Sometimes I read books that are so extremely relatable I find myself nodding along as I read. I feel bewildered at the author’s ability to so impeccably describe the things I’ve experienced too. My most recent read – Letting Go of Leo by Simi Botic – had this effect on me. It’s essentially the story of Letting Go of an Eating Disorder.
Letting Go of Leo is Simi Botic’s personal story about what she’s experienced and learned through years of trying to be perfect. She shares stories of freaking out about food, her body, and not being perfect enough. Ultimately, Letting Go of Leo is Simi Botic’s story of how she broke up with perfection. It’s an entertaining and authentic read, full of relatable stories of trying to be what you think everyone else is expecting you to be.
With so many of the descriptions feeling so relatable to me, I ended up highlighting much of this book. Like when Botic finally decided not to diet anymore, she writes how she had to keep reminding herself 10,000 times a day that she doesn’t diet anymore, because she kept wanting to diet again, 10,000 times a day. Wow, can I relate to that! To this day I still have to remind myself that I don’t diet, because the thought of dieting pops into my head every single day.

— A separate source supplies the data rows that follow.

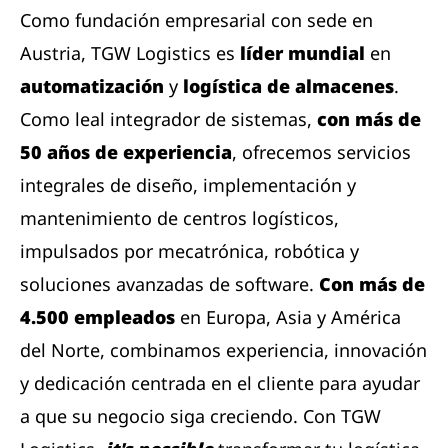
Como fundación empresarial con sede en
Austria, TGW Logistics es
líder mundial
en
automatización
y
logística de almacenes
.
Como leal integrador de sistemas,
con más de
50 años de experiencia
, ofrecemos servicios
integrales de diseño, implementación y
mantenimiento de centros logísticos,
impulsados ​​por mecatrónica, robótica y
soluciones avanzadas de software.
Con más de
4.500 empleados
en Europa, Asia y América
del Norte, combinamos experiencia, innovación
y dedicación centrada en el cliente para ayudar
a que su negocio siga creciendo. Con TGW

One of the many passages I read where I wanted to high five Simi Botic for describing it so spot on was when she talks about not being able to share her food. Not wanting to share your food might sound weird for someone on a diet. Surely sharing your food would give you an excuse to eat less? Well, as Botic explains, these are our perfectly portioned meals, it’s the little bit we’ve told ourselves that we’re allowed to eat. Being in the starving state you’re in when you’re on a diet, you’re desperate for that restricted little portion of food you’ve allocated yourself. The same goes for “cheat” meals or “forbidden” foods. When you’re on a diet (or suffering from an eating disorder) you’ve likely got all these foods that you’ve decided are not allowed or that are not part of your diet. So, on the rare occasion that we loosen that restrictive band on ourselves and open up a small window of opportunity to eat something “forbidden” (even though in the moment, and after the fact, we’re beating ourselves up about it and feeling like we’ve failed), sharing is out of the question. This is our one and only chance, the only time we are allowing ourself this treat, so sharing is not an option.
As I’ve talked about in previous posts, I preferred to eat alone. And I still feel most comfortable when I eat alone. Why? Because the mind chatter isn’t as deafening when I’m eating on my own. I don’t have a voice in my head screaming anxious words at me about what other people are thinking of me, what they’re thinking about how much I’m eating, and about what I’m eating (yes, I know they’re most likely not thinking about me at all).
Botic also talks about mourning the loss of dieting. This is yet another thing I can completely understand. There is definitely a mourning process in letting go of an eating disorder. It’s letting go of years and years of putting all your effort into the unattainable goal of achieving the perfect body. Years of spending every waking moment doing, thinking, reading, breathing and living that goal. It’s letting go of all those years invested, and mourning the loss of who you thought you were. In recovery, I spent hours talking to my therapist about this, about the crippling sadness and emptiness I felt about not dieting, over exercising, and running head first towards what had essentially become my life’s purpose.
What goes hand in hand with the above mourning process is figuring out what to focus that time and effort on instead. I had spent all my time writing plans, counting calories, exercising, documenting and following up on everything I’d eaten and how much I’d burned through exercising. My whole routine was focused around my dieting and exercise. Botic touches on exactly this in her book Letting Go of Leo too, how she slowly managed to replace her previous life’s mission with new activities that would make her happy.
What’s the last book you read where you felt like you could relate?